Wednesday, 2 December 2020

On the Colour of the Third Card


Three cards are dealt from a normal deck.  You don't see them.  You are told that the first two are the same colour, but not what colour they are.  What is the probability that the next card is the same colour?

\[\frac{1}{2},\;\frac{1}{4},\;\frac{{12}}{{25}},\;or\;\frac{4}{{17}}\;?\]


This beautiful, onthefaceofit innocuous little problem comes from the great Martin Gardner's 'Modelling Mathematics with Playing Cards'.  It's a problem that never fails to invoke heated discussion and vehement argument when I share it with students to play with.  The four solutions and reasoning sketched out below are those typically proffered (and invariably staunchly defended) by students.  Which solution would you go with, and why?  Do you have a different solution?  And what argument would you give to those who firmly hold the solution to be one of the others to show them that they are wrong and you are right?  (Note that Gardner's solution was solution 2 [1])


Solution 1

The last card could either be 1) the same colour by being red, or 2) a different colour by being red, or 3) the same colour by being black, or 4) a different colour by being black.  So there are four possibilities and two of these result in the final card being the same colour as the previous two.  So:

\[\frac{2}{4} = \frac{1}{2}\]


Solution 2

There are eight ways that the arrangement of the colours of the three cards can occur, namely RRR, RRB, RBR, BRR, RBB, BRB, BBR, or BBB (where R = Red and B = Black), and two of these arrangements have the final card as the same colour as the previous two.  So:

\[\frac{2}{8} = \frac{1}{4}\]


Solution 3

After the first two cards, fifty cards remain in the deck.  If the first two cards are both red, there remain twenty-four cards that are red.  Similarly, if the first two cards are both black, there remain twenty-four cards that are black.  So: 

\[\frac{24}{50} = \frac{12}{25}\]


Solution 4

For the last card to be the same colour as the first two, the colours of all three cards are either RRR or BBB.  You have fifty-two cards to choose from for your first card, and twenty-six of these are red and twenty-six are black.  After taking the first card from the deck, you have fifty-one cards left to choose from for your second card, and assuming that the first card was red, twenty-five of the fifty-one cards left are also red.  After taking the second card from the deck, you have fifty cards left to choose from for your third and final card, and assuming that the first two cards were red, twenty-four of the fifty cards left are also red.  The same would be true if the cards pulled from the deck were black.  So: 

\[\left( {\frac{{26}}{{52}} \times \frac{{25}}{{51}} \times \frac{{24}}{{50}}} \right) \times 2 = \frac{{31200}}{{132600}} = \frac{4}{{17}}\]




Notes, References & Links:

[1] This is Gardner's set up and solution: 'Three face-down cards [are] dealt from a shuffled deck.  A friend looks at their faces and turns over two that are the same color.  What's the probability that the remaining face-down card is the same color as the two face-up cards?  You might think it is 1/2.  Actually it is 1/4.  Here's the proof.  The probability that three randomly selected cards are the same color is two out of eight equal possibilities, or 1/4. Subtract 1/4 from 1 (the card must be red or black) and you get 3/4 for the probability that the face-down card differs in color from the two face-up cards.
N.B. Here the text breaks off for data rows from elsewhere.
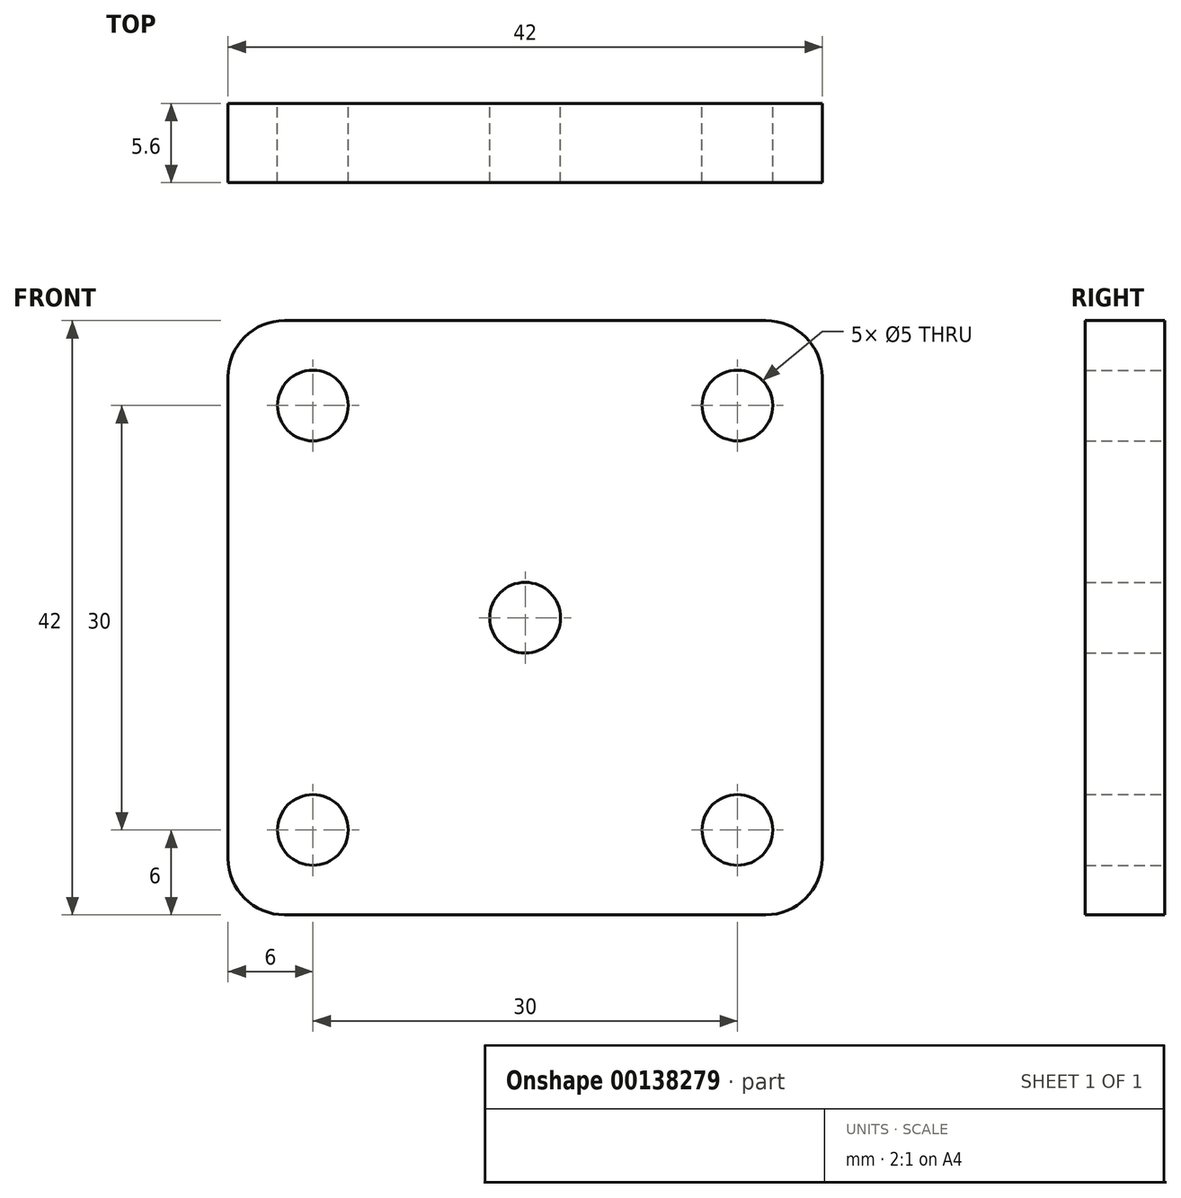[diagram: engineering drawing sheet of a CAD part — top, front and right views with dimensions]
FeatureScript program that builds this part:
annotation { "Feature Type Name" : "Feature", "Feature Type Description" : "" }
export const myFeature = defineFeature(function(context is Context, id is Id, definition is map)
    precondition{}
    {
        {
            var Q0;
            Q0=qCreatedBy(makeId("Front.planeOp"),FACE);
            var sketch = newSketch(context, id + "F0", { "sketchPlane" : qUnion([Q0])});
            skLineSegment(sketch, "E0.bottom", {"start": v(15, 15) * mm, "end": v(-15, 15) * mm, "construction": true});
            skLineSegment(sketch, "E0.top", {"start": v(15, -15) * mm, "end": v(-15, -15) * mm, "construction": true});
            skLineSegment(sketch, "E0.left", {"start": v(15, 15) * mm, "end": v(15, -15) * mm, "construction": true});
            skLineSegment(sketch, "E0.right", {"start": v(-15, 15) * mm, "end": v(-15, -15) * mm, "construction": true});
            skPoint(sketch, "E0.middle", {"position": v(0, 0) * mm});
            skCircle(sketch, "E1", {"center": v(-15, 15) * mm, "radius": 2.5 * mm});
            skCircle(sketch, "E2", {"center": v(15, 15) * mm, "radius": 2.5 * mm});
            skCircle(sketch, "E3", {"center": v(15, -15) * mm, "radius": 2.5 * mm});
            skCircle(sketch, "E4", {"center": v(-15, -15) * mm, "radius": 2.5 * mm});
            skLineSegment(sketch, "E5.bottom", {"start": v(17, 21) * mm, "end": v(-17, 21) * mm});
            skLineSegment(sketch, "E5.top", {"start": v(17, -21) * mm, "end": v(-17, -21) * mm});
            skLineSegment(sketch, "E5.left", {"start": v(21, 17) * mm, "end": v(21, -17) * mm});
            skLineSegment(sketch, "E5.right", {"start": v(-21, 17) * mm, "end": v(-21, -17) * mm});
            skCircle(sketch, "E6", {"center": v(-15, 15) * mm, "radius": 4 * mm, "construction": true});
            skCircle(sketch, "E7", {"center": v(0, 0) * mm, "radius": 2.5 * mm});
            skPoint(sketch, "E8.visualSharp", {"position": v(-21, 21) * mm});
            skArc(sketch, "E8.filletArc", {"start": v(-17, 21) * mm, "mid": v(-19.83, 19.83) * mm, "end": v(-21, 17) * mm});
            skPoint(sketch, "E9.visualSharp", {"position": v(21, 21) * mm});
            skArc(sketch, "E9.filletArc", {"start": v(21, 17) * mm, "mid": v(19.83, 19.83) * mm, "end": v(17, 21) * mm});
            skPoint(sketch, "E10.visualSharp", {"position": v(21, -21) * mm});
            skArc(sketch, "E10.filletArc", {"start": v(17, -21) * mm, "mid": v(19.83, -19.83) * mm, "end": v(21, -17) * mm});
            skPoint(sketch, "E11.visualSharp", {"position": v(-21, -21) * mm});
            skArc(sketch, "E11.filletArc", {"start": v(-21, -17) * mm, "mid": v(-19.83, -19.83) * mm, "end": v(-17, -21) * mm});
            skCircle(sketch, "E12", {"center": v(-15, 15) * mm, "radius": 5 * mm, "construction": true});
            skSolve(sketch);
        }
        {
            var Q0;
            Q0=makeQuery(id+"F0.imprint","IMPRINT",FACE,{"disambiguationData":[TD([[makeQuery(id+"F0.imprint","IMPRINT",EDGE,{"derivedFrom":sQuery(id+"F0.wireOp",EDGE,"E1")}),-1.0]])]});
            extrude(context, id + "F1", {"entities" : qUnion([Q0]), "depth" : 5.6 * mm});
        }
    });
This is the basis for an ancient sucker bet. If you are the operator, you can offer even odds that the card is of opposite color from the two face-up cards, and win the bet three out of four times.'

3 comments:

  1. Wording is crucial here, no? In the original, Gardner states "A friend looks at their faces and turns over two that are the same color. What's the probability that the remaining face-down card is the same color as the two face-up cards?" That's not what you wrote and I think the probabilities are, then, different.